That is mostly inapplicable to my point, except that a lack of speculation liquidity can also remove a reason to invest for 1 year while it is only a low. Typically altcoins collapse to a long valley low for a year or so, and then after bottom fishing accumulation they get a pump. But since you can't cash out on a pump, this is entirely impossible for Steem. See edicts can't do just one thing. There is a confluence of negative effects. Clearly you now understand you are incorrect on this.
It is also entirely irrelevant if you read what I wrote which is that you would invest for >1-2 years if you believe the platform to actually have potential to succeed. Not to play a pump after a year of bottom fishing accumulation. As a candidate for a pump, it is a poor investment, but that doesn't necessarily make it a poor investment unconditionally, if it actually works (big if).
You can't cite anecdotes to prove aggregate effects. If you want a competing anecdote then refer to the Steemit blog where that multimillionaire anti-virus software personality John McAfee said he invests in blockchains but not Steemit because there isn't enough liquidity.
Well I can tell you from my personal experience as like the 10th largest stakeholder or so, that whenever I've powered down I've had NO problem selling the coins (tens of thousands) at close to the market price. The liquidity is perfectly sufficient. This has been true at every price level, before during and after the big July pump.

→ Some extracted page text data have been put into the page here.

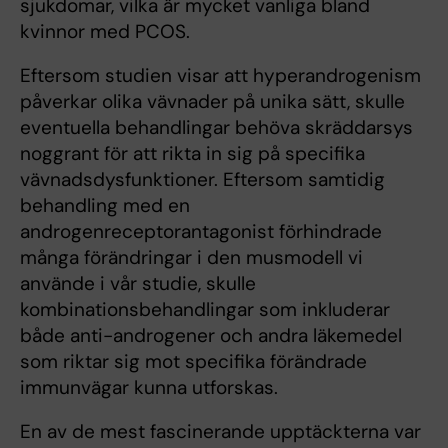
sjukdomar, vilka är mycket vanliga bland
kvinnor med PCOS.
Eftersom studien visar att hyperandrogenism
påverkar olika vävnader på unika sätt, skulle
eventuella behandlingar behöva skräddarsys
noggrant för att rikta in sig på specifika
vävnadsdysfunktioner. Eftersom samtidig
behandling med en
androgenreceptorantagonist förhindrade
många förändringar i den musmodell vi
använde i vår studie, skulle
kombinationsbehandlingar som inkluderar
både anti-androgener och andra läkemedel
som riktar sig mot specifika förändrade
immunvägar kunna utforskas.
En av de mest fascinerande upptäckterna var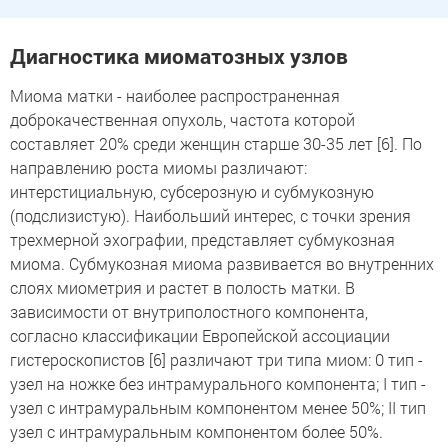
Диагностика миоматозных узлов
Миома матки - наиболее распространенная
доброкачественная опухоль, частота которой
составляет 20% среди женщин старше 30-35 лет [6]. По
направлению роста миомы различают:
интерстициальную, субсерозную и субмукозную
(подслизистую). Наибольший интерес, с точки зрения
трехмерной эхографии, представляет субмукозная
миома. Субмукозная миома развивается во внутренних
слоях миометрия и растет в полость матки. В
зависимости от внутриполостного компонента,
согласно классификации Европейской ассоциации
гистероскопистов [6] различают три типа миом: 0 тип -
узел на ножке без интрамурального компонента; I тип -
узел с интрамуральным компонентом менее 50%; II тип
узел с интрамуральным компонентом более 50%.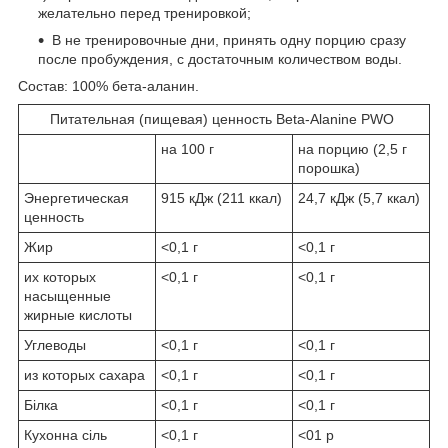
желательно перед тренировкой;
В не тренировочные дни, принять одну порцию сразу
после пробуждения, с достаточным количеством воды.
Состав: 100% бета-аланин.
Питательная (пищевая) ценность Beta-Alanine PWO
на 100 г
на порцию (2,5 г
порошка)
Энергетическая
915 кДж (211 ккал)
24,7 кДж (5,7 ккал)
ценность
Жир
<0,1 г
<0,1 г
их которых
<0,1 г
<0,1 г
насыщенные
жирные кислоты
Углеводы
<0,1 г
<0,1 г
из которых сахара
<0,1 г
<0,1 г
Білка
<0,1 г
<0,1 г
Кухонна сіль
<0,1 г
<01 р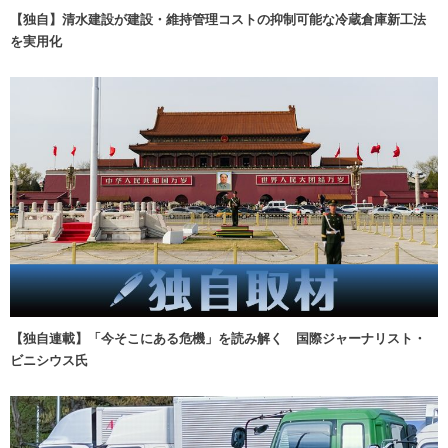
【独自】清水建設が建設・維持管理コストの抑制可能な冷蔵倉庫新工法
を実用化
【独自連載】「今そこにある危機」を読み解く 国際ジャーナリスト・
ビニシウス氏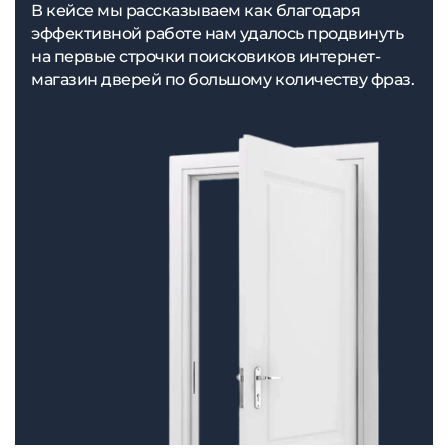
В кейсе мы рассказываем как благодаря
эффективной работе нам удалось продвинуть
на первые строчки поисковиков интернет-
магазин дверей по большому количеству фраз.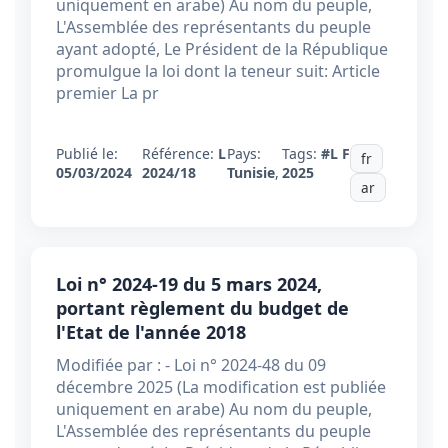
uniquement en arabe) Au nom du peuple,
L'Assemblée des représentants du peuple
ayant adopté, Le Président de la République
promulgue la loi dont la teneur suit: Article
premier La pr
Publié le:
Référence:
L
Pays:
Tags:
#L F
fr
05/03/2024
2024/18
Tunisie
,
2025
ar
Loi n° 2024-19 du 5 mars 2024,
portant règlement du budget de
l'Etat de l'année 2018
Modifiée par : - Loi n° 2024-48 du 09
décembre 2025 (La modification est publiée
uniquement en arabe) Au nom du peuple,
L'Assemblée des représentants du peuple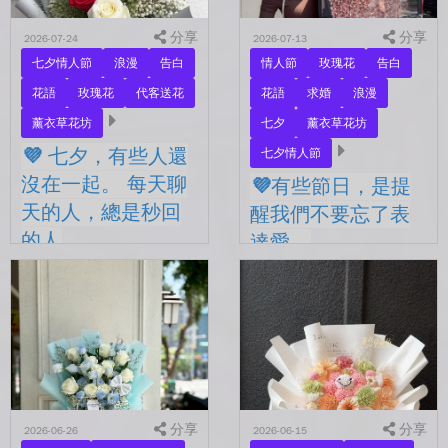
分享
分享
2026-07-24
2026-07-13
七夕情人節
浪漫
告白
情人節
玫瑰花
告白
花語
玫瑰花
代客送花
花語
求婚
浪漫
薰衣草花坊
七夕
薰衣草花坊
💜 七夕，有些人還
七夕情人節
沒在一起。 每天聊
💜有些節日，是提
天的人，總是秒回
醒我們不要忘了表
的人
達愛。
💜 七夕，有些人還沒在一
💜有些節日，是提醒我們不
起。 每天聊天的人，總是
要忘了表達愛。 平常的日
秒回的人， 會記得你愛喝什
子，總是忙著工作、忙著生
麼、喜歡什麼的人。 你們
活。 那些想說的謝謝、想
沒有說過喜歡，卻早已習慣
說的辛苦了、想說的我愛
彼此存在。 七夕快到...
你。 常常就這樣，留到了
下...
分享
分享
2026-06-26
2026-06-15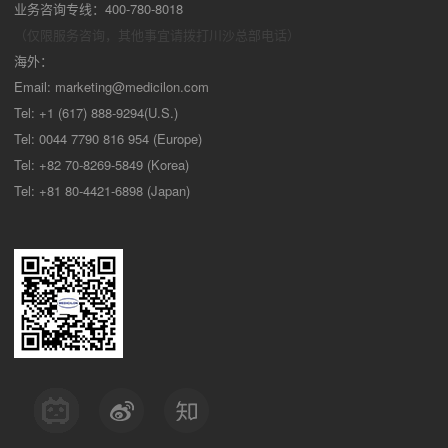
业务咨询专线：400-780-8018
（仅限服务咨询，其他事宜请拨打川沙
总部电话）
海外：
Email:
marketing@medicilon.com
Tel: +1 (617) 888-9294(U.S.)
Tel: 0044 7790 816 954 (Europe)
Tel: +82 70-8269-5849 (Korea)
Tel: +81 80-4421-6898 (Japan)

I think some people might confuse this because the trading volume and standing orders are relatively small, but this ignores the fact that demand for liquidity is also low (since people can't be selling too many coins at one time). So it just balances out, with a smaller market volume.
I think what McAfee didn't like is that he wouldn't be
allowed to sell (similar to your point about not being able to exit on a pump), but it is hard to say. Possibly he just looked at the exchange volume saw a low number and dismissed it based on that.